AIDP, Spesialisasi dan larangan merokok “two in one”

Pada 23 Oktober 2024 saya mengunjungi Rumah Sakit daerah Saang, sebuah rumah sakit kabupaten di Kamboja, 1 jam perjalanan mobil dari Phnom Penh ibukota negara ini. Kunjungan ini dalam rangka proyek “Airborne Infection Defence Platform (AIDP)”. Saya dan team bertemu pimpinan kesehatan kabupaten setempat dan juga berdialog dengan dua dokter yang menangani pasien. Waktu saya tanya apakah dokter itu ingin sekolah spesialisasi maka mereka menjawab sangat ingin, hanya biayanya mahal katanya, sekitar 5000 dolar Amerika setahunnya, cukup mahal ya. Memang Kamboja ini menggunakan uang lokal mereka dan juga uang dolar Amerika sekaligus, dan bahkan belanja di pasar maka kita bisa bayar pakai uang dolar Amerika, bahkan untuk 1 atau 2 dolar saja.

Proyek AIDP yang sedang saya dan team kerjakan ini adalah proyek ASEAN-USA, yang akan memperkuat program tuberkulosis (TB) di negara-negara ASEAN sambil sekaligus penguatan ini dapat jadi modal kalau nanti akan ada pandemi lagi, yang nampaknya akan menular melalui udara juga seperti halnya COVID-19 dan juga TB.

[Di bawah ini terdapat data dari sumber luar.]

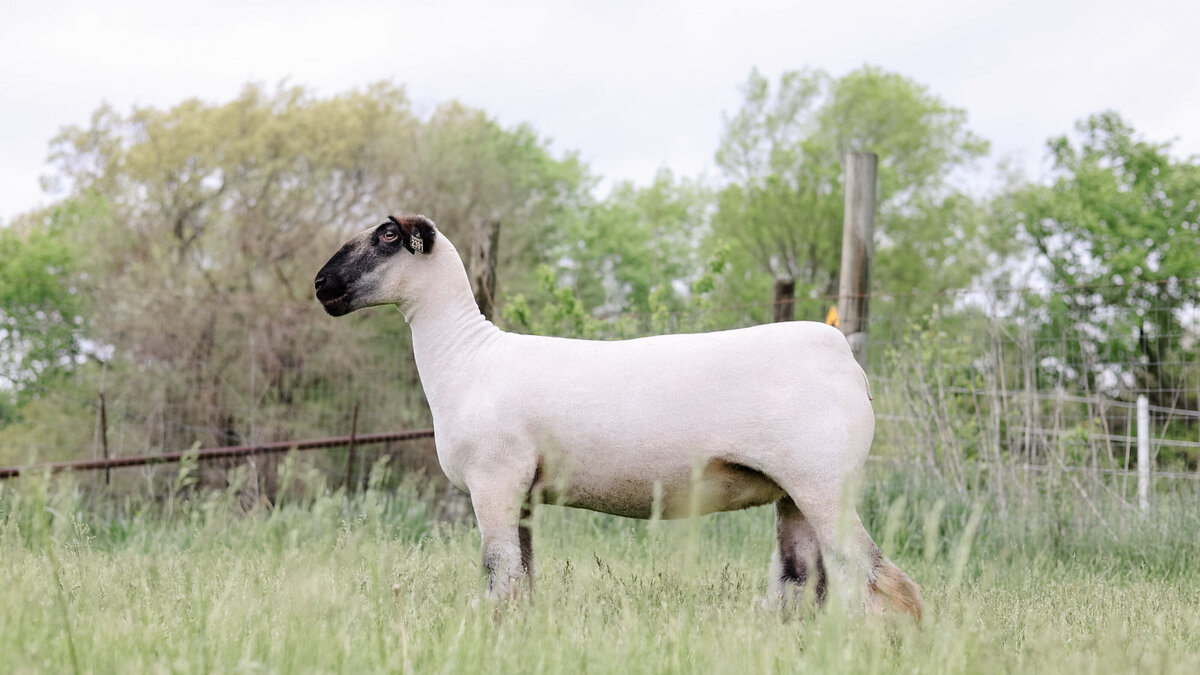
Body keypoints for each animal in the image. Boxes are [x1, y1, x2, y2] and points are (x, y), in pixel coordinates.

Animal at [314, 214, 923, 619]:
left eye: (386, 236)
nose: (320, 285)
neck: (465, 355)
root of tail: (847, 359)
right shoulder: (522, 492)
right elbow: (524, 582)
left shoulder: (494, 481)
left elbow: (499, 580)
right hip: (793, 493)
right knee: (801, 585)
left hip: (824, 483)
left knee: (885, 582)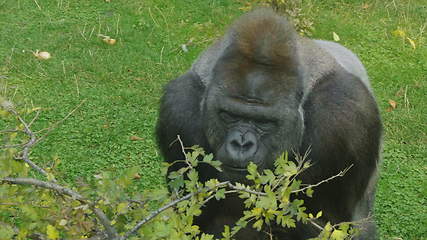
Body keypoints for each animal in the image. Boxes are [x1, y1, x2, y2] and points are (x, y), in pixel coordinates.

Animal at [155, 8, 382, 240]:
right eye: (229, 115)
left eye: (264, 122)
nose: (241, 144)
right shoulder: (179, 109)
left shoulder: (343, 118)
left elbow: (329, 225)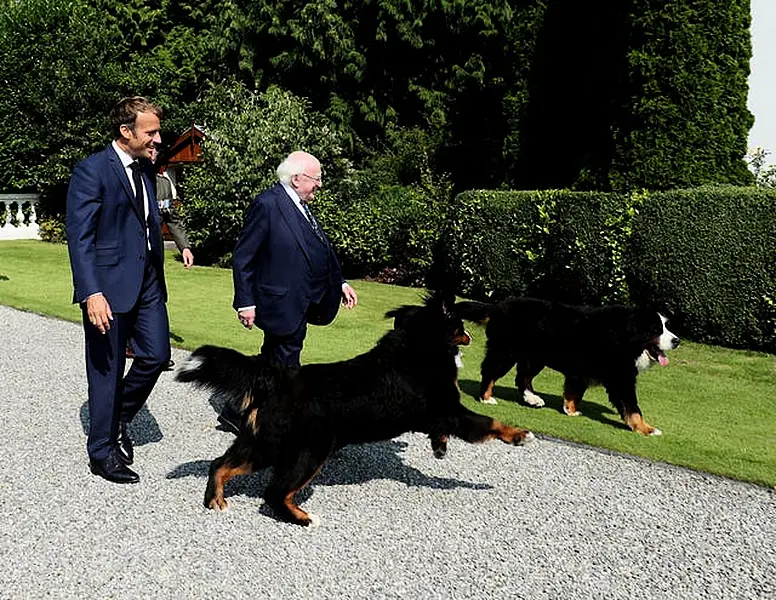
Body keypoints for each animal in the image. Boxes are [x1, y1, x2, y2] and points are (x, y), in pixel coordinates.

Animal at [176, 292, 532, 528]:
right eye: (458, 323)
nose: (470, 334)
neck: (418, 346)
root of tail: (277, 377)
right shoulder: (451, 409)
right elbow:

Kita tahu ada berbagai faktor yang mempengaruhi proses TB, seperti halnya ada infeksi HIV/AIDS, atau ada Diabeted Mellitus, dan juga kebiasaan merokok. Nah dalam hal ini, Diluar ruang periksa dokter itu saya lihat ada tanda larangan merokok. Yang unik, di mana-mana biasanya kita lihat tanda larangan merokok berupa lingkaran merah dan di tengahnya ada gambar sebatang rokok yang di coret. Nah di gambar di RS Saang ini, gambar yang dicoret adalah sebatang rokok dan juga satu alat rokok elektronik sekaligus. Tulisannya juga jelas, “No Smoking, No Vaping”, jadi bukan hanya “No Smoking” saja, jelasnya bukan hanya “Dilarang Merokok” saja. Mungkin akan baik kalau tanda larangan “two in one” ini juga dapat diterapkan di rumah sakit di negara kita dan di tempat-tempat umum lainnya, demi kesehatan anak bangsa kita.